We’ve been working with our Qualified Security Assessor and others to update Stripe.js to meet the new requirements and security constraints, while still keeping it simple to use. The new version of Stripe.js meets these criteria by performing all transmission of sensitive cardholder data within an iframe served off of a stripe.com domain controlled by Stripe. This in turn allows our customers to continue to be eligible for SAQ-A (the older questionnaire) in most cases.”

While Stripe.js transmits the card data to Stripe through an iframe tunnel, the customer still has to enter their card data into the merchant’s site. In my opinion, transmitting the data through an iframe doesn’t meet the PCI requirements for SAQ A. Looking at SAQ A, merchants must confirm that:

“- Your company has no direct control of the manner in which cardholder data is captured, processed,
transmitted, or stored;
- The entirety of all payment pages delivered to the consumer’s browser originates directly from a
third-party PCI DSS validated service provider(s).”

By creating their own form and calling the Stripe tokenization API, the merchant has direct control on which cardholder data is captured. At least I would consider the inputs that asks for the card number, expiration, and CVC, which are developed by the merchant as direct control. Furthermore, it seems like it would violate the “entirety of all payment pages originates from the service provider” provision (though allowing an iframe is a bit of a loose interpretation of this). The card input is on the merchant’s website __not__ on the payment providers.

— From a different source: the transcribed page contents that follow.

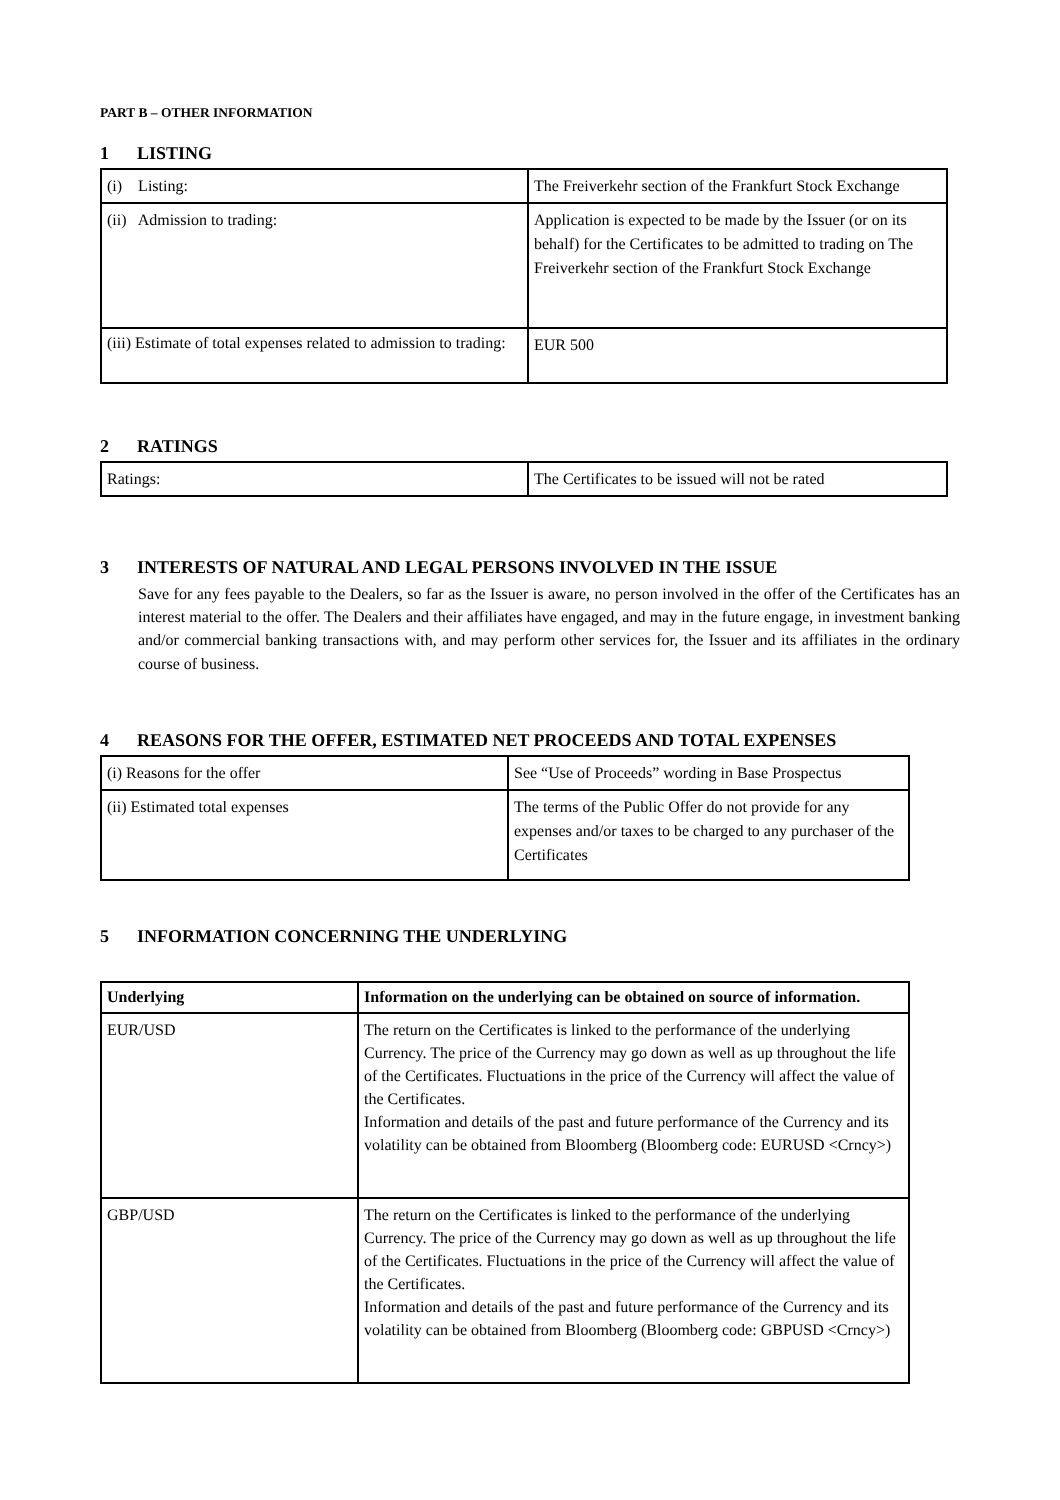PART B – OTHER INFORMATION
1 LISTING
| (i) Listing: | The Freiverkehr section of the Frankfurt Stock Exchange |
| (ii) Admission to trading: | Application is expected to be made by the Issuer (or on its behalf) for the Certificates to be admitted to trading on The Freiverkehr section of the Frankfurt Stock Exchange |
| (iii) Estimate of total expenses related to admission to trading: | EUR 500 |
2 RATINGS
| Ratings: | The Certificates to be issued will not be rated |
3 INTERESTS OF NATURAL AND LEGAL PERSONS INVOLVED IN THE ISSUE
Save for any fees payable to the Dealers, so far as the Issuer is aware, no person involved in the offer of the Certificates has an interest material to the offer. The Dealers and their affiliates have engaged, and may in the future engage, in investment banking and/or commercial banking transactions with, and may perform other services for, the Issuer and its affiliates in the ordinary course of business.
4 REASONS FOR THE OFFER, ESTIMATED NET PROCEEDS AND TOTAL EXPENSES
| (i) Reasons for the offer | See “Use of Proceeds” wording in Base Prospectus |
| (ii) Estimated total expenses | The terms of the Public Offer do not provide for any expenses and/or taxes to be charged to any purchaser of the Certificates |
5 INFORMATION CONCERNING THE UNDERLYING
| Underlying | Information on the underlying can be obtained on source of information. |
| --- | --- |
| EUR/USD | The return on the Certificates is linked to the performance of the underlying Currency. The price of the Currency may go down as well as up throughout the life of the Certificates. Fluctuations in the price of the Currency will affect the value of the Certificates. Information and details of the past and future performance of the Currency and its volatility can be obtained from Bloomberg (Bloomberg code: EURUSD <Crncy>) |
| GBP/USD | The return on the Certificates is linked to the performance of the underlying Currency. The price of the Currency may go down as well as up throughout the life of the Certificates. Fluctuations in the price of the Currency will affect the value of the Certificates. Information and details of the past and future performance of the Currency and its volatility can be obtained from Bloomberg (Bloomberg code: GBPUSD <Crncy>) |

For comparison, Stripe and Braintree both offer iframe alternatives. With the iframe, the page that prompts the user for card info is loaded from the payment provider. Thus the payment provider, not the merchant, has direct control over how the data is captured, processed and transmitted. Also, because the card data is entered directly into the iframe, the merchant’s website can’t access the card number directly at all.

From some conversations with people at Stripe, the argument they make is that javascript tokenization is just as secure as an iframe and thus the PCI requirements for them should be the same. This is a bit interesting. There is definitely the thought of “if you have malicious JS, then your whole site is compromised”. But with malicious JS they couldn’t access the card data in an iframe, but they could access the card data if inputted directly into your site. An attacker could theoretically change the API key for your tokenization iframe or change the link of the iframe, but that would likely result in lost sales as the tokens are tied to an API key. So it’s much easier for a malicious piece of javascript or something to affect Stripe.js users than Checkout users because of the iframe where card data is entered.